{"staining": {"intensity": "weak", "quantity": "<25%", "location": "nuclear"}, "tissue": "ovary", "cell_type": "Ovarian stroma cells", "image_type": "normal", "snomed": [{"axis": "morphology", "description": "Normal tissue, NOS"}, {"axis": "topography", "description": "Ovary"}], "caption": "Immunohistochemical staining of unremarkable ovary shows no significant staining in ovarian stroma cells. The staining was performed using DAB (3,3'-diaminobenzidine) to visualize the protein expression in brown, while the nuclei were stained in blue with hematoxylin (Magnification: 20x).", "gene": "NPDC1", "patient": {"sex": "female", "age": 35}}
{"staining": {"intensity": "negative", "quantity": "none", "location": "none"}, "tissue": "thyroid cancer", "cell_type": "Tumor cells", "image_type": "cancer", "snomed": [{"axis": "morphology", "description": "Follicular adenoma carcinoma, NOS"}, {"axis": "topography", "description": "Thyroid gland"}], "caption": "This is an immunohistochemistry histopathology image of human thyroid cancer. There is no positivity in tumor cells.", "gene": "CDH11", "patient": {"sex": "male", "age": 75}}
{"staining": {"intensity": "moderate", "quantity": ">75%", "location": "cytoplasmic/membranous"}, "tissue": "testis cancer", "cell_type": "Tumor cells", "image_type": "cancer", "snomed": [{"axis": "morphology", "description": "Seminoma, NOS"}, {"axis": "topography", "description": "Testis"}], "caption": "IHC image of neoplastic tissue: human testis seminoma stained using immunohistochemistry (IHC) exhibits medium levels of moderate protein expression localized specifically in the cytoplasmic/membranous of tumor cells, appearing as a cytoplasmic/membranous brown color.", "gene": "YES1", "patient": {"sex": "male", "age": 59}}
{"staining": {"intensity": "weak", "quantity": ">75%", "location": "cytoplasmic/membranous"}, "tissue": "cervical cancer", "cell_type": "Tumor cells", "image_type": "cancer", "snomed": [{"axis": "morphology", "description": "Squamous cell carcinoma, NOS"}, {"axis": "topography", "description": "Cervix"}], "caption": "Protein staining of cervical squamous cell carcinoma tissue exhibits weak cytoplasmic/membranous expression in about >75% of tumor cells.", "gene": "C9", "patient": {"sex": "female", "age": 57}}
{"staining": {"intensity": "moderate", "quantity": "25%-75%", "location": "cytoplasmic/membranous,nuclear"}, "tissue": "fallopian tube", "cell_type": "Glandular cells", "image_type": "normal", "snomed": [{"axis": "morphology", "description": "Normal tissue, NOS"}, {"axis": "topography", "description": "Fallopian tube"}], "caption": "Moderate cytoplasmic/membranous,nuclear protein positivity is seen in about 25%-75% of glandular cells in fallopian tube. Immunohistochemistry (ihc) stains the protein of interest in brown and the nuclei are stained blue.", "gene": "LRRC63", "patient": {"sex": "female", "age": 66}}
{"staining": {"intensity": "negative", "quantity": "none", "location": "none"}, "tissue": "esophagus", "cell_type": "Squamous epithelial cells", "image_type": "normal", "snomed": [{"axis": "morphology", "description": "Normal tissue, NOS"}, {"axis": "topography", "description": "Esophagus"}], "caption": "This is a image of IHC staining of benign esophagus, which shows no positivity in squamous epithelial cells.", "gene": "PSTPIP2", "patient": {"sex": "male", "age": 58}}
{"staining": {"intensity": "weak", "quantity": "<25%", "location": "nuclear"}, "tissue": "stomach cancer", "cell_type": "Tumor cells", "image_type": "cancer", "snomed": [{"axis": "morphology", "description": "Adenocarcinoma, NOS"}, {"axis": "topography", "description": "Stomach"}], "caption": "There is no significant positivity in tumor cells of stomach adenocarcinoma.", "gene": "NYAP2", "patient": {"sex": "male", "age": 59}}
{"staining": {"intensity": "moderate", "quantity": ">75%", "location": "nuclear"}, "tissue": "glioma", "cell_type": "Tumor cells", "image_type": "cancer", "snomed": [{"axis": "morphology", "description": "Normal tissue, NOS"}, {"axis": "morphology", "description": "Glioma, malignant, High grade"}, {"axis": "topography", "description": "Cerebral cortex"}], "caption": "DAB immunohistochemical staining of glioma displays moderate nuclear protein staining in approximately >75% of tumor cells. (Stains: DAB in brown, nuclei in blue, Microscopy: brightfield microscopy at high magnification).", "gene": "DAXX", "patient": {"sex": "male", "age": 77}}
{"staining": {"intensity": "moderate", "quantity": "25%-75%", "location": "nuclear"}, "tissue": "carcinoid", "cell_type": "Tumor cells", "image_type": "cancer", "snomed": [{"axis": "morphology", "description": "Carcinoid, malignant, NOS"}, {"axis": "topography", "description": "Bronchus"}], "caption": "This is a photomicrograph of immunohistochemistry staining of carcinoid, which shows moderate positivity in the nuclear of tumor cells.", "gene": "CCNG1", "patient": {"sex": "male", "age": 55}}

◇ ◇ ◇

* [What is expected]: Return all the lines above exactly as given.

* [Task solution]:
{"staining": {"intensity": "weak", "quantity": "<25%", "location": "nuclear"}, "tissue": "ovary", "cell_type": "Ovarian stroma cells", "image_type": "normal", "snomed": [{"axis": "morphology", "description": "Normal tissue, NOS"}, {"axis": "topography", "description": "Ovary"}], "caption": "Immunohistochemical staining of unremarkable ovary shows no significant staining in ovarian stroma cells. The staining was performed using DAB (3,3'-diaminobenzidine) to visualize the protein expression in brown, while the nuclei were stained in blue with hematoxylin (Magnification: 20x).", "gene": "NPDC1", "patient": {"sex": "female", "age": 35}}
{"staining": {"intensity": "negative", "quantity": "none", "location": "none"}, "tissue": "thyroid cancer", "cell_type": "Tumor cells", "image_type": "cancer", "snomed": [{"axis": "morphology", "description": "Follicular adenoma carcinoma, NOS"}, {"axis": "topography", "description": "Thyroid gland"}], "caption": "This is an immunohistochemistry histopathology image of human thyroid cancer. There is no positivity in tumor cells.", "gene": "CDH11", "patient": {"sex": "male", "age": 75}}
{"staining": {"intensity": "moderate", "quantity": ">75%", "location": "cytoplasmic/membranous"}, "tissue": "testis cancer", "cell_type": "Tumor cells", "image_type": "cancer", "snomed": [{"axis": "morphology", "description": "Seminoma, NOS"}, {"axis": "topography", "description": "Testis"}], "caption": "IHC image of neoplastic tissue: human testis seminoma stained using immunohistochemistry (IHC) exhibits medium levels of moderate protein expression localized specifically in the cytoplasmic/membranous of tumor cells, appearing as a cytoplasmic/membranous brown color.", "gene": "YES1", "patient": {"sex": "male", "age": 59}}
{"staining": {"intensity": "weak", "quantity": ">75%", "location": "cytoplasmic/membranous"}, "tissue": "cervical cancer", "cell_type": "Tumor cells", "image_type": "cancer", "snomed": [{"axis": "morphology", "description": "Squamous cell carcinoma, NOS"}, {"axis": "topography", "description": "Cervix"}], "caption": "Protein staining of cervical squamous cell carcinoma tissue exhibits weak cytoplasmic/membranous expression in about >75% of tumor cells.", "gene": "C9", "patient": {"sex": "female", "age": 57}}
{"staining": {"intensity": "moderate", "quantity": "25%-75%", "location": "cytoplasmic/membranous,nuclear"}, "tissue": "fallopian tube", "cell_type": "Glandular cells", "image_type": "normal", "snomed": [{"axis": "morphology", "description": "Normal tissue, NOS"}, {"axis": "topography", "description": "Fallopian tube"}], "caption": "Moderate cytoplasmic/membranous,nuclear protein positivity is seen in about 25%-75% of glandular cells in fallopian tube. Immunohistochemistry (ihc) stains the protein of interest in brown and the nuclei are stained blue.", "gene": "LRRC63", "patient": {"sex": "female", "age": 66}}
{"staining": {"intensity": "negative", "quantity": "none", "location": "none"}, "tissue": "esophagus", "cell_type": "Squamous epithelial cells", "image_type": "normal", "snomed": [{"axis": "morphology", "description": "Normal tissue, NOS"}, {"axis": "topography", "description": "Esophagus"}], "caption": "This is a image of IHC staining of benign esophagus, which shows no positivity in squamous epithelial cells.", "gene": "PSTPIP2", "patient": {"sex": "male", "age": 58}}
{"staining": {"intensity": "weak", "quantity": "<25%", "location": "nuclear"}, "tissue": "stomach cancer", "cell_type": "Tumor cells", "image_type": "cancer", "snomed": [{"axis": "morphology", "description": "Adenocarcinoma, NOS"}, {"axis": "topography", "description": "Stomach"}], "caption": "There is no significant positivity in tumor cells of stomach adenocarcinoma.", "gene": "NYAP2", "patient": {"sex": "male", "age": 59}}
{"staining": {"intensity": "moderate", "quantity": ">75%", "location": "nuclear"}, "tissue": "glioma", "cell_type": "Tumor cells", "image_type": "cancer", "snomed": [{"axis": "morphology", "description": "Normal tissue, NOS"}, {"axis": "morphology", "description": "Glioma, malignant, High grade"}, {"axis": "topography", "description": "Cerebral cortex"}], "caption": "DAB immunohistochemical staining of glioma displays moderate nuclear protein staining in approximately >75% of tumor cells. (Stains: DAB in brown, nuclei in blue, Microscopy: brightfield microscopy at high magnification).", "gene": "DAXX", "patient": {"sex": "male", "age": 77}}
{"staining": {"intensity": "moderate", "quantity": "25%-75%", "location": "nuclear"}, "tissue": "carcinoid", "cell_type": "Tumor cells", "image_type": "cancer", "snomed": [{"axis": "morphology", "description": "Carcinoid, malignant, NOS"}, {"axis": "topography", "description": "Bronchus"}], "caption": "This is a photomicrograph of immunohistochemistry staining of carcinoid, which shows moderate positivity in the nuclear of tumor cells.", "gene": "CCNG1", "patient": {"sex": "male", "age": 55}}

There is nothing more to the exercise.